Believe it or not, I've actually finished a couple of books! (You thought I totally forgot why I was blogging in the first place, didn't you?) Sitting at the Feet of Rabbi Jesus by Ann Spangler and Lois Tverberg was absolutely phenomenal. It sheds light historically on the things that Jesus said while he was here on Earth. The way in which we read it is completely different sometimes from the way a 1st Century Jew would have taken things. It gives a great history and I learned a lot about current and historic Jewish culture, religion, etc. I'm also re-reading the New Testament right now (though it doesn't count towards my books for the year because I've already read it a few times before) but after reading this book, it definitely sheds new light.

I also received an audiobook in the mail from my friend Danny, which was a novella by Stephen King, The Colorado Kid.
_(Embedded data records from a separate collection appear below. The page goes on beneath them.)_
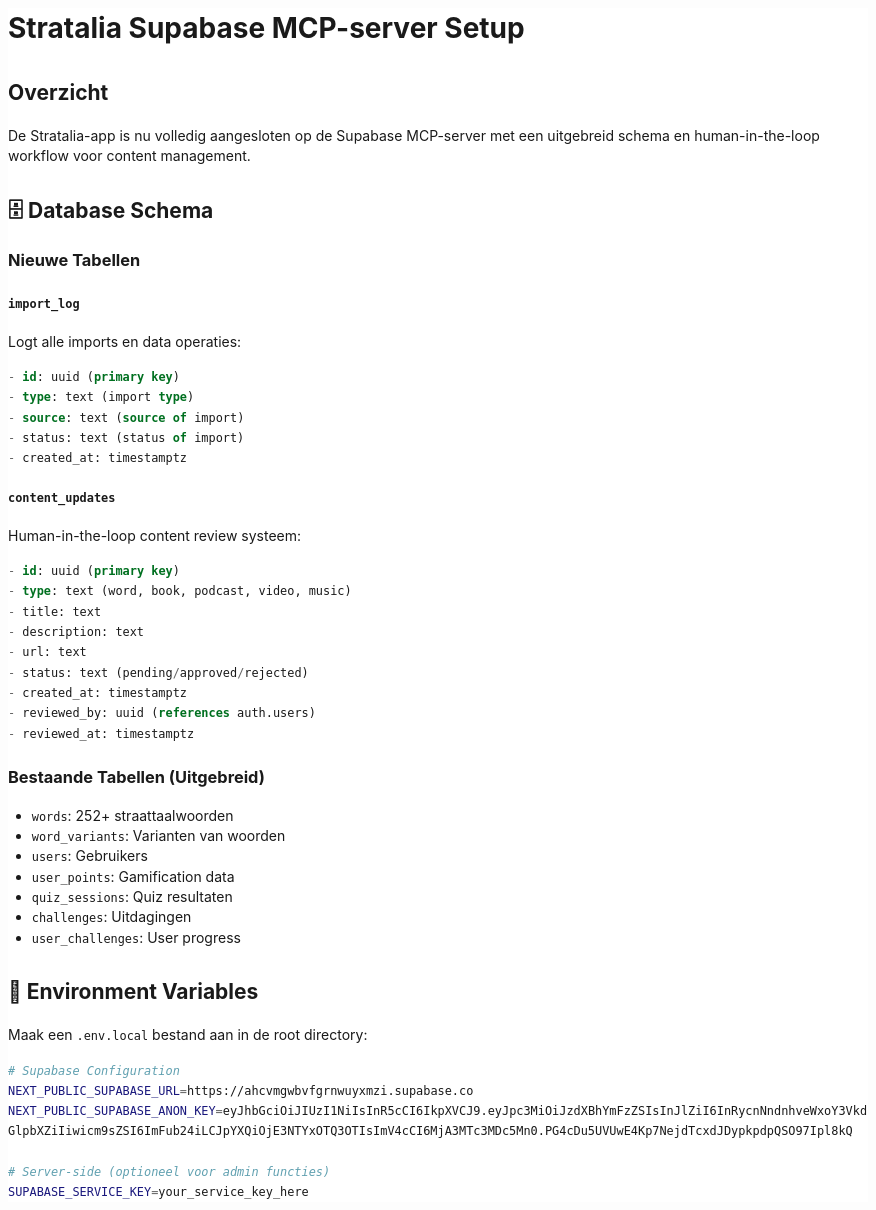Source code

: # Stratalia Supabase MCP-server Setup

## Overzicht

De Stratalia-app is nu volledig aangesloten op de Supabase MCP-server met een uitgebreid schema en human-in-the-loop workflow voor content management.

## 🗄️ Database Schema

### Nieuwe Tabellen

#### `import_log`
Logt alle imports en data operaties:
```sql
- id: uuid (primary key)
- type: text (import type)
- source: text (source of import)
- status: text (status of import)
- created_at: timestamptz
```

#### `content_updates`
Human-in-the-loop content review systeem:
```sql
- id: uuid (primary key)
- type: text (word, book, podcast, video, music)
- title: text
- description: text
- url: text
- status: text (pending/approved/rejected)
- created_at: timestamptz
- reviewed_by: uuid (references auth.users)
- reviewed_at: timestamptz
```

### Bestaande Tabellen (Uitgebreid)
- `words`: 252+ straattaalwoorden
- `word_variants`: Varianten van woorden
- `users`: Gebruikers
- `user_points`: Gamification data
- `quiz_sessions`: Quiz resultaten
- `challenges`: Uitdagingen
- `user_challenges`: User progress

## 🔧 Environment Variables

Maak een `.env.local` bestand aan in de root directory:

```bash
# Supabase Configuration
NEXT_PUBLIC_SUPABASE_URL=https://ahcvmgwbvfgrnwuyxmzi.supabase.co
NEXT_PUBLIC_SUPABASE_ANON_KEY=eyJhbGciOiJIUzI1NiIsInR5cCI6IkpXVCJ9.eyJpc3MiOiJzdXBhYmFzZSIsInJlZiI6InRycnNndnhveWxoY3VkdGlpbXZiIiwicm9sZSI6ImFub24iLCJpYXQiOjE3NTYxOTQ3OTIsImV4cCI6MjA3MTc3MDc5Mn0.PG4cDu5UVUwE4Kp7NejdTcxdJDypkpdpQSO97Ipl8kQ

# Server-side (optioneel voor admin functies)
SUPABASE_SERVICE_KEY=your_service_key_here
```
He said they were making it into a series, or miniseries, but it wasn't that great. The book itself, however, was. And the narrator was spectacular. I love listening to good narrators as you might know by reading my previous blogs. This one had the Maine accent down so well he could use it for two different characters! The book was sort of an 'art of storytelling' kind of story. Not typical Stephen King. Usually I am overburdened by his descriptive manner, but in this case, he toned it down and changed it a bit, and I really enjoyed it.

Now it's time to say goodbye to the computer. I've finally caught up with everything I need to do on the internets. (Haha!) I have some severe cleaning and organizing to do around this place, and some other projects I need to take care of. Thanks for bearing with me during my hiatus. I'll probably be on here more often, but not everyday. I have to be realistic.